Problem statement
Tally every line below where "鄂州龍光達夫禪師雞肋集" appears, then report the total alone.
=== Begin Enclosure ===
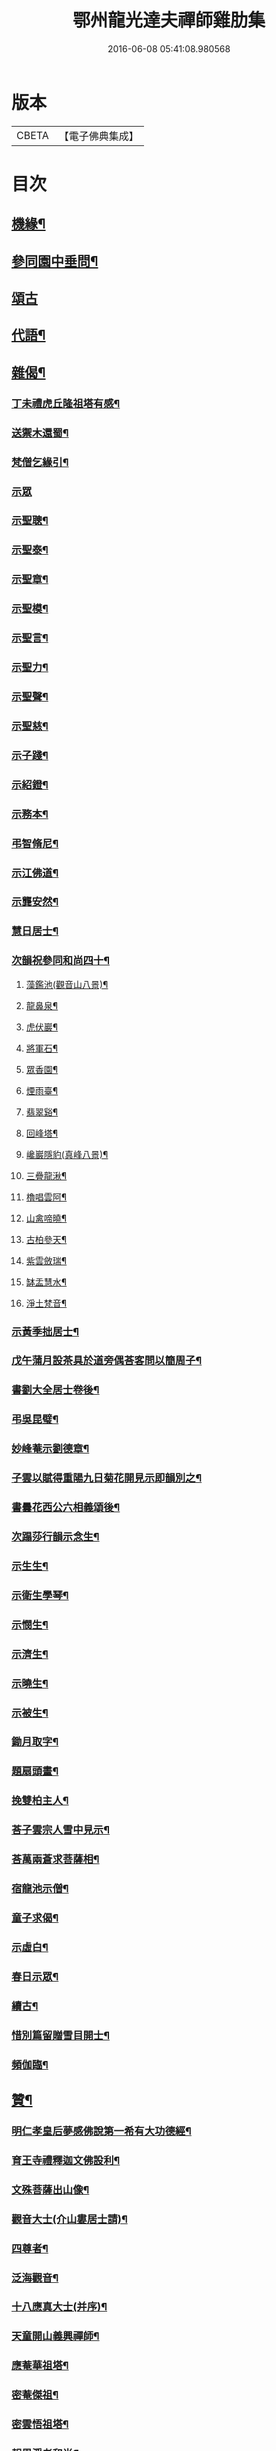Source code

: #+TITLE: 鄂州龍光達夫禪師雞肋集 
#+DATE: 2016-06-08 05:41:08.980568

* 版本
 |     CBETA|【電子佛典集成】|

* 目次
** [[file:KR6q0206_001.txt::001-0162a12][機緣¶]]
** [[file:KR6q0206_001.txt::001-0162b9][參同園中垂問¶]]
** [[file:KR6q0206_001.txt::001-0162b30][頌古]]
** [[file:KR6q0206_001.txt::001-0163b20][代語¶]]
** [[file:KR6q0206_001.txt::001-0164a18][雜偈¶]]
*** [[file:KR6q0206_001.txt::001-0164a19][丁未禮虎丘隆祖塔有感¶]]
*** [[file:KR6q0206_001.txt::001-0164a22][送禦木還蜀¶]]
*** [[file:KR6q0206_001.txt::001-0164a25][梵僧乞緣引¶]]
*** [[file:KR6q0206_001.txt::001-0164a30][示眾]]
*** [[file:KR6q0206_001.txt::001-0164b14][示聖聰¶]]
*** [[file:KR6q0206_001.txt::001-0164b17][示聖泰¶]]
*** [[file:KR6q0206_001.txt::001-0164b20][示聖章¶]]
*** [[file:KR6q0206_001.txt::001-0164b23][示聖模¶]]
*** [[file:KR6q0206_001.txt::001-0164b26][示聖言¶]]
*** [[file:KR6q0206_001.txt::001-0164b29][示聖力¶]]
*** [[file:KR6q0206_001.txt::001-0164c2][示聖聲¶]]
*** [[file:KR6q0206_001.txt::001-0164c5][示聖慈¶]]
*** [[file:KR6q0206_001.txt::001-0164c8][示子踐¶]]
*** [[file:KR6q0206_001.txt::001-0164c13][示紹鐙¶]]
*** [[file:KR6q0206_001.txt::001-0164c18][示務本¶]]
*** [[file:KR6q0206_001.txt::001-0164c23][弔智脩尼¶]]
*** [[file:KR6q0206_001.txt::001-0164c26][示江佛道¶]]
*** [[file:KR6q0206_001.txt::001-0164c29][示龔安然¶]]
*** [[file:KR6q0206_001.txt::001-0165a2][慧日居士¶]]
*** [[file:KR6q0206_001.txt::001-0165a5][次韻祝參同和尚四十¶]]
**** [[file:KR6q0206_001.txt::001-0165a12][藻鑑池(觀音山八景)¶]]
**** [[file:KR6q0206_001.txt::001-0165a15][龍鼻泉¶]]
**** [[file:KR6q0206_001.txt::001-0165a18][虎伏巖¶]]
**** [[file:KR6q0206_001.txt::001-0165a21][將軍石¶]]
**** [[file:KR6q0206_001.txt::001-0165a24][眾香園¶]]
**** [[file:KR6q0206_001.txt::001-0165a27][煙雨臺¶]]
**** [[file:KR6q0206_001.txt::001-0165a30][翡翠谿¶]]
**** [[file:KR6q0206_001.txt::001-0165b3][回峰塔¶]]
**** [[file:KR6q0206_001.txt::001-0165b6][巉巖隱豹(真峰八景)¶]]
**** [[file:KR6q0206_001.txt::001-0165b9][三疊龍湫¶]]
**** [[file:KR6q0206_001.txt::001-0165b12][櫓唱雲阿¶]]
**** [[file:KR6q0206_001.txt::001-0165b15][山禽啼曉¶]]
**** [[file:KR6q0206_001.txt::001-0165b18][古柏參天¶]]
**** [[file:KR6q0206_001.txt::001-0165b21][紫雲斂瑞¶]]
**** [[file:KR6q0206_001.txt::001-0165b24][缽盂慧水¶]]
**** [[file:KR6q0206_001.txt::001-0165b27][淨土梵音¶]]
*** [[file:KR6q0206_001.txt::001-0165b30][示黃季拙居士¶]]
*** [[file:KR6q0206_001.txt::001-0165c3][戊午蒲月設茶具於道旁偶荅客問以簡周子¶]]
*** [[file:KR6q0206_001.txt::001-0165c15][書劉大全居士卷後¶]]
*** [[file:KR6q0206_001.txt::001-0165c20][弔吳昆璧¶]]
*** [[file:KR6q0206_001.txt::001-0165c23][妙峰菴示劉德章¶]]
*** [[file:KR6q0206_001.txt::001-0165c26][子雲以賦得重陽九日菊花開見示即韻別之¶]]
*** [[file:KR6q0206_001.txt::001-0165c29][書曇花西公六相義頌後¶]]
*** [[file:KR6q0206_001.txt::001-0166a2][次蹋莎行韻示念生¶]]
*** [[file:KR6q0206_001.txt::001-0166a6][示生生¶]]
*** [[file:KR6q0206_001.txt::001-0166a9][示衛生學琴¶]]
*** [[file:KR6q0206_001.txt::001-0166a12][示憫生¶]]
*** [[file:KR6q0206_001.txt::001-0166a15][示濟生¶]]
*** [[file:KR6q0206_001.txt::001-0166a18][示曉生¶]]
*** [[file:KR6q0206_001.txt::001-0166a21][示被生¶]]
*** [[file:KR6q0206_001.txt::001-0166a24][鋤月取字¶]]
*** [[file:KR6q0206_001.txt::001-0166a27][題扇頭畫¶]]
*** [[file:KR6q0206_001.txt::001-0166a30][挽雙柏主人¶]]
*** [[file:KR6q0206_001.txt::001-0166b5][荅子雲宗人雪中見示¶]]
*** [[file:KR6q0206_001.txt::001-0166b10][荅萬兩蒼求菩薩相¶]]
*** [[file:KR6q0206_001.txt::001-0166b12][宿龍池示僧¶]]
*** [[file:KR6q0206_001.txt::001-0166b17][童子求偈¶]]
*** [[file:KR6q0206_001.txt::001-0166b20][示虛白¶]]
*** [[file:KR6q0206_001.txt::001-0166b23][春日示眾¶]]
*** [[file:KR6q0206_001.txt::001-0166b29][續古¶]]
*** [[file:KR6q0206_001.txt::001-0166c8][惜別篇留贈雪目開士¶]]
*** [[file:KR6q0206_001.txt::001-0166c23][頻伽臨¶]]
** [[file:KR6q0206_001.txt::001-0167a3][贊¶]]
*** [[file:KR6q0206_001.txt::001-0167a4][明仁孝皇后夢感佛說第一希有大功德經¶]]
*** [[file:KR6q0206_001.txt::001-0167b3][育王寺禮釋迦文佛設利¶]]
*** [[file:KR6q0206_001.txt::001-0167b8][文殊菩薩出山像¶]]
*** [[file:KR6q0206_001.txt::001-0167b13][觀音大士(介山婁居士請)¶]]
*** [[file:KR6q0206_001.txt::001-0167b19][四尊者¶]]
*** [[file:KR6q0206_001.txt::001-0167b24][泛海觀音¶]]
*** [[file:KR6q0206_001.txt::001-0167b27][十八應真大士(并序)¶]]
*** [[file:KR6q0206_001.txt::001-0168a4][天童開山義興禪師¶]]
*** [[file:KR6q0206_001.txt::001-0168a9][應菴華祖塔¶]]
*** [[file:KR6q0206_001.txt::001-0168a14][密菴傑祖¶]]
*** [[file:KR6q0206_001.txt::001-0168a19][密雲悟祖塔¶]]
*** [[file:KR6q0206_001.txt::001-0168a24][報恩浮老和尚¶]]
*** [[file:KR6q0206_001.txt::001-0168a30][涌泉老人¶]]
*** [[file:KR6q0206_001.txt::001-0168b6][參同寬夫和尚受生¶]]
*** [[file:KR6q0206_001.txt::001-0168b16][兜率不磷堅禪師¶]]
*** [[file:KR6q0206_001.txt::001-0168b24][賀卿雲三教合軸¶]]
*** [[file:KR6q0206_001.txt::001-0168b27][蕅灣張長人居士(士嗣雲外和尚)¶]]
*** [[file:KR6q0206_001.txt::001-0168b30][智弘大德]]
*** [[file:KR6q0206_001.txt::001-0168c7][羨雲居士¶]]
*** [[file:KR6q0206_001.txt::001-0168c10][澹石上人¶]]
*** [[file:KR6q0206_001.txt::001-0168c14][朗融上人¶]]
*** [[file:KR6q0206_001.txt::001-0168c22][自贊¶]]
** [[file:KR6q0206_001.txt::001-0169a12][雜著(志　記　傳論　行狀　書　　說　詞)¶]]
*** [[file:KR6q0206_001.txt::001-0169a13][參同居志¶]]
*** [[file:KR6q0206_001.txt::001-0170a4][潭州準提菴故大師昱公行業記¶]]
*** [[file:KR6q0206_001.txt::001-0170b30][開聖老人傳論]]
*** [[file:KR6q0206_001.txt::001-0171a30][古雍觀音山大慈禪院故和尚本源明公行狀]]
*** [[file:KR6q0206_001.txt::001-0171b28][先大人文貞先生行狀¶]]
*** [[file:KR6q0206_001.txt::001-0172b17][書不聞道人卷首¶]]
*** [[file:KR6q0206_001.txt::001-0172c16][書明教和尚仁孝章語示哲禪¶]]
*** [[file:KR6q0206_001.txt::001-0172c24][書劉千里居士入道因緣後¶]]
*** [[file:KR6q0206_001.txt::001-0172c28][書徐侶蒼冊首¶]]
*** [[file:KR6q0206_001.txt::001-0173a6][尊者贊跋¶]]
*** [[file:KR6q0206_001.txt::001-0173a18][壽說示嵩山副寺¶]]
*** [[file:KR6q0206_001.txt::001-0173b14][字說¶]]
*** [[file:KR6q0206_001.txt::001-0173c3][涌泉老人哀詞(并序)¶]]

* 卷
[[file:KR6q0206_001.txt][鄂州龍光達夫禪師雞肋集 1]]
=== End Enclosure ===
Solved exercise
2